_Your tasks_:
• a. Answer these questions about the climate change blog post:
(i) In which newspaper does Professor Eric Wolff's article appear?
(ii) In the quoted passage, what is said to be difficult?
(iii) In the quoted passage, where within the range does the best estimate lie?
• b. Reproduce the climate change blog post word for word, from "As someone who" up to and including "to migrate into.".
• c. Pick up the climate change blog post after its last sentence and keep writing it.

_Page excerpt_:
*-*-*

As someone who spends a lot of his blog time criticizing others, I would like to highlight some excellent writing and good ideas.
Over at the UK’s Telegraph, Professor Eric Wolff makes a reasoned, thorough and sober case for the consensus view on climate change. It’s one of the best articles I’ve read this year.
One passage struck me (But click the link and read the whole thing): “A planet designer with a blank sheet might decide that the best possible climate was a little warmer or colder than ours. But change is what is difficult. In the past, when climate changed, species died out, evolved, or migrated to maintain a similar habitat or lifestyle, as did human populations. Now we are expecting a rather fast change, and there is no empty space for anything or anyone to migrate into.
In any case, science gives a range of possible outcomes for a given emission of carbon. This range has a specific meaning: our best estimate is somewhere in the middle of the range, and the top end and the bottom end of the range are as likely as each other.”

*-*-*

_Material_:

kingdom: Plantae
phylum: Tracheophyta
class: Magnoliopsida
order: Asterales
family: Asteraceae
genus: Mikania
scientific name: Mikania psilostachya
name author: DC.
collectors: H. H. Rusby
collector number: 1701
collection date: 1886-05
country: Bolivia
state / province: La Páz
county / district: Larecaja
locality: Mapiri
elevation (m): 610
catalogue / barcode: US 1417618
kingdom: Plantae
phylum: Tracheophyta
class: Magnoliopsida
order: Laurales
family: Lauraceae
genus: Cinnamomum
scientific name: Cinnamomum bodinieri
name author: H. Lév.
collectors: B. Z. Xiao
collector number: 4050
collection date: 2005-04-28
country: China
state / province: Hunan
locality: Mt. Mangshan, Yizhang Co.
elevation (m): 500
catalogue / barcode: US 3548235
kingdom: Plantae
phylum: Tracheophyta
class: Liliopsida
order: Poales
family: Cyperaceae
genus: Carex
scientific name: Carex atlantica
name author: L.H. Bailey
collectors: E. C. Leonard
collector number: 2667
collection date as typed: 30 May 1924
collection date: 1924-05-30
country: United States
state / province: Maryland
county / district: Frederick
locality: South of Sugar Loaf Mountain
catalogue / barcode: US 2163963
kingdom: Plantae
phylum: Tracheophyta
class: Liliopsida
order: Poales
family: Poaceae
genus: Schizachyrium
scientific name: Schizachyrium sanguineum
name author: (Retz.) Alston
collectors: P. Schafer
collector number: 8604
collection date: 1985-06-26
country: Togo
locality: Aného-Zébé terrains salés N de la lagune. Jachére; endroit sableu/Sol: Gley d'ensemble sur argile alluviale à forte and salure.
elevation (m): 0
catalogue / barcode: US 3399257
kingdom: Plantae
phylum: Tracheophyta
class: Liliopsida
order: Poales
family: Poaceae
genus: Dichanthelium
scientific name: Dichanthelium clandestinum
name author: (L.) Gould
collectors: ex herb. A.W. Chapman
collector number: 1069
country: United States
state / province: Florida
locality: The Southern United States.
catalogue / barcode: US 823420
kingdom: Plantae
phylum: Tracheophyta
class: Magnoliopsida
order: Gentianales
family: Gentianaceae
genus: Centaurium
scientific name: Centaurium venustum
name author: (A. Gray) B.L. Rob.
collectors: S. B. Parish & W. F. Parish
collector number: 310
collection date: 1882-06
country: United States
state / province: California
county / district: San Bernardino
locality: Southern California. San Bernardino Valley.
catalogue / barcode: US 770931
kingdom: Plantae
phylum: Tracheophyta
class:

*-*-*

_Results of the exercise_:
• a.
(i) The UK's Telegraph
(ii) Change
(iii) Somewhere in the middle of the range

• b.
As someone who spends a lot of his blog time criticizing others, I would like to highlight some excellent writing and good ideas.
Over at the UK’s Telegraph, Professor Eric Wolff makes a reasoned, thorough and sober case for the consensus view on climate change. It’s one of the best articles I’ve read this year.
One passage struck me (But click the link and read the whole thing): “A planet designer with a blank sheet might decide that the best possible climate was a little warmer or colder than ours. But change is what is difficult. In the past, when climate changed, species died out, evolved, or migrated to maintain a similar habitat or lifestyle, as did human populations. Now we are expecting a rather fast change, and there is no empty space for anything or anyone to migrate into.

• c.
Meanwhile, over at Judith Curry’s blog, Nic Lewis is equally as cogent as a member of the ‘loyal opposition’, writing about climate sensitivity. He thinks it’s lower than most members of the consensus and offers calculations to support his point of view.
But almost in passing, he makes a point that I’ve been struggling to articulate for some time now, writing “Unfortunately, the response of biogeochemical systems to projected changes in atmospheric CO2 and climate is currently poorly understood. Inadequate scientific understanding of land and ocean carbon cycles is reflected in CMIP5 ESMs exhibiting great variation in carbon uptake in response to projected changes in atmospheric CO2 concentration and GMST, and hence substantial uncertainty in atmospheric CO2 concentration towards the end of the 21st century.”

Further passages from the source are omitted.